The challenge ahead is clear: we must rapidly evolve our understanding of AI literacy to match the pace of technological advancement. This means moving beyond basic prompt engineering and output evaluation to develop a deeper, more critical form of literacy that encompasses understanding of agency, multimodal reasoning, ethical implications and the complex interplay between human intention and machine execution.
Just as previous generations had to adapt to new forms of literacy from oral traditions to writing, from handwritten manuscripts to printed books, from analog to digital media, we now face the task of adapting to a world where AI agents are not just tools but partners in our cognitive processes.
Recommendations
Cultivate Critical AI Literacy: As AI evolves from a content generator directed by prompts to an autonomous agent acting upon goals and synthesising information from diverse sources, critical evaluation becomes the paramount literacy skill. While evaluating the output of simple generative AI for accuracy and bias is necessary, agentic AI introduces far greater complexity. Develop and teach frameworks for evaluating not just the outputs of AI but the processes, sources and tools it employs.
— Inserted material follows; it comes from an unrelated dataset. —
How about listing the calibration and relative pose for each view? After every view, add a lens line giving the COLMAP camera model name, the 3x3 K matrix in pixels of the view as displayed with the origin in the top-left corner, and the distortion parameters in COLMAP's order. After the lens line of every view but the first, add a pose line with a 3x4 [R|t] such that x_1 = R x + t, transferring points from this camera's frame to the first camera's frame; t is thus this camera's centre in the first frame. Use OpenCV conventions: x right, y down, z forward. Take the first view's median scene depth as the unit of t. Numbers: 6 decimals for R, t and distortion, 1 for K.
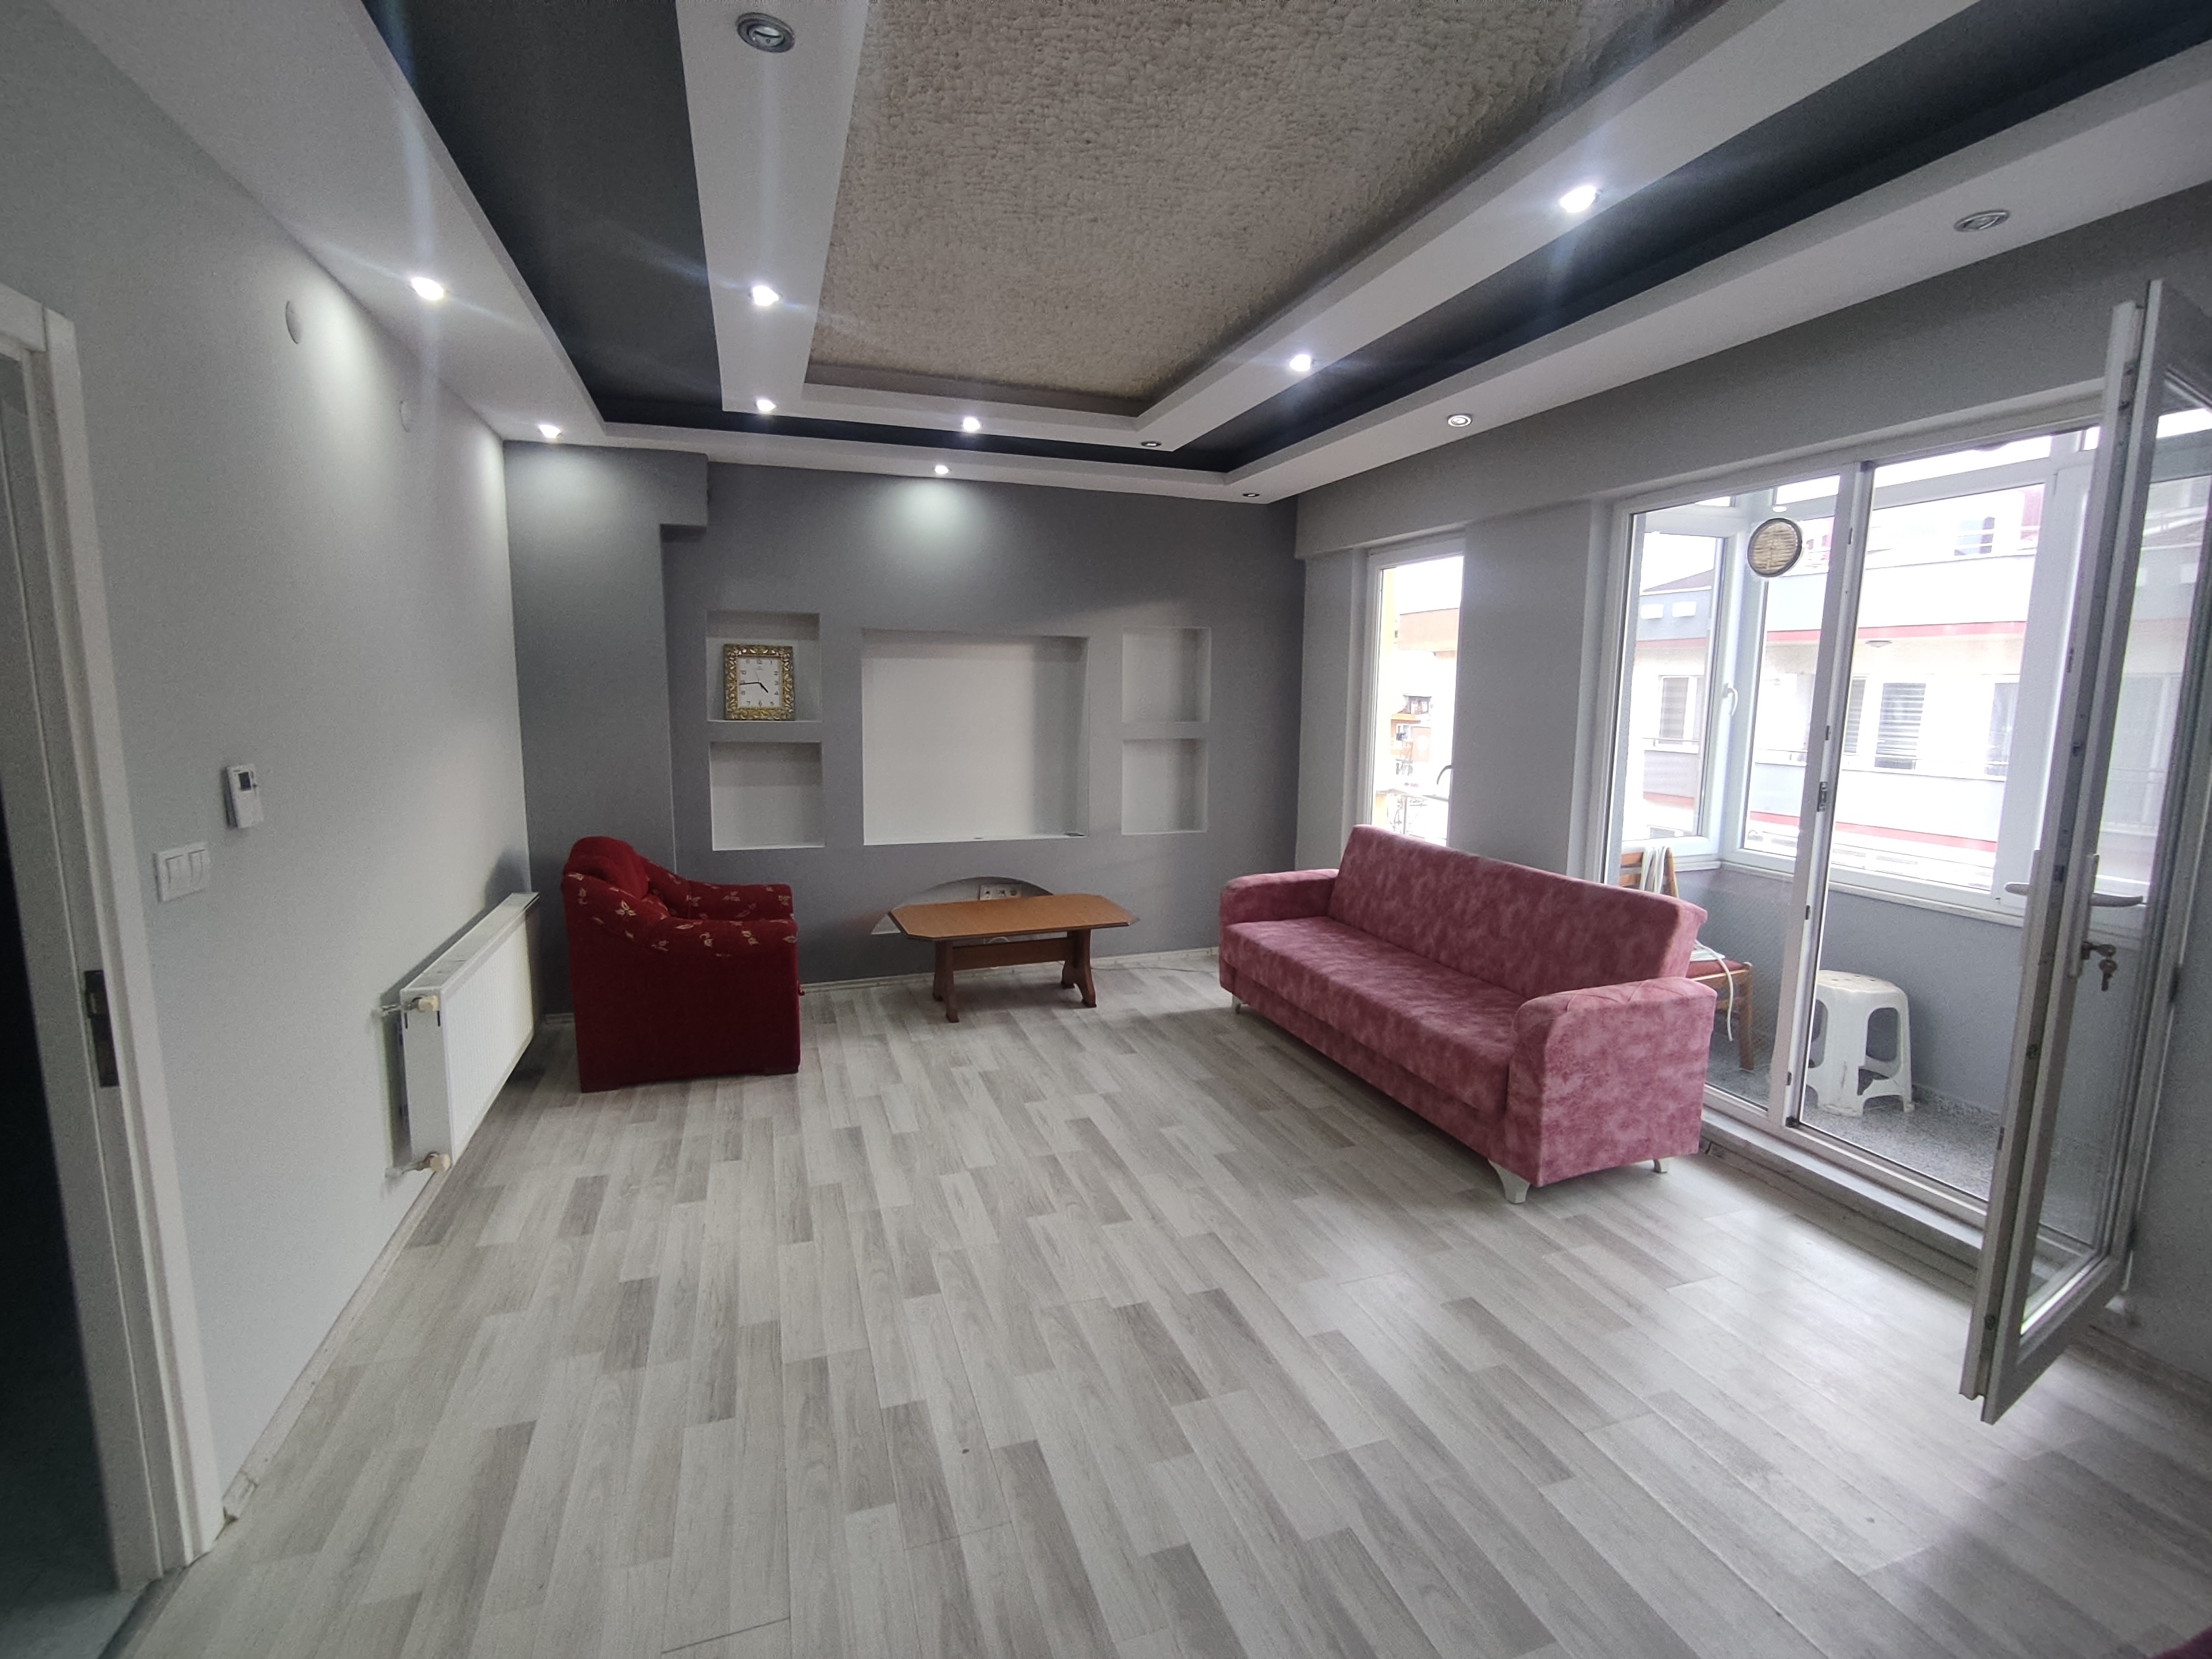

Prioritise Ethical Understanding: Ethical literacy transitions from an important consideration to a non-negotiable requirement. While generative AI already posed ethical questions regarding bias, copyright and plagiarism, the ability of agentic AI to act autonomously in the world dramatically raises the stakes. Integrate ethical considerations into AI education from the earliest stages.
Adopt a Two-Lane Approach: The "two-lane" approach to assessment – secure, AI-free environments versus AI-integrated tasks outside that environment – will become increasingly standard practice in higher education and find its way into policy. Design educational experiences that both leverage AI as a tool and ensure independent skill development.
Develop Mental Models of AI Functioning: Users need "a mental model of the AI's possible actions" to understand what the AI might have done to find or generate information. AI interfaces are starting to assist with this by citing sources or showing tool usage, but developing an "AI intuition" is becoming an essential part of AI literacy. Help people build accurate mental models of how these systems work.
Focus on Human-AI Collaboration Skills: AI literacy involves learning how to interact effectively with agents, including skills in clearly defining goals and constraints, providing constructive feedback, knowing when and how to supervise autonomous processes, recognizing when human intervention is necessary and developing self-reflective mindsets. Teach strategies for effective AI collaboration and supervision.
Prepare for Continuous Adaptation: Given how fast AI is evolving, one of the meta-skills to teach is adaptability. The AI tools and features students learn today will likely be outdated in a few years. So it's important to emphasise learning how to learn about AI. Cultivate a mindset of continuous learning and adaptation to keep pace with technological change.
By developing a more sophisticated understanding of AI literacy, we can harness the power of these advanced systems while maintaining human agency and critical judgment. We now need to understand how to think with, about and alongside AI. And the change will not stop.
I fear that very few people truly grasp the meaning of "from AI as an assistant to AI as a delegate", as in my mind, it's an issue of agency, and humans handing theirs to a machine.
And while I support your call for AI literacy, the truth (as I see it) is that the technology is already evolving faster than 99% of humans on this planet can handle. From the dawn of humanity, we've called the shots with near total control over every technological invention. Sadly, that era is coming to an end. We need to catch up, yet catching up isn't possible.
Many thanks for bringing this critical issue to light!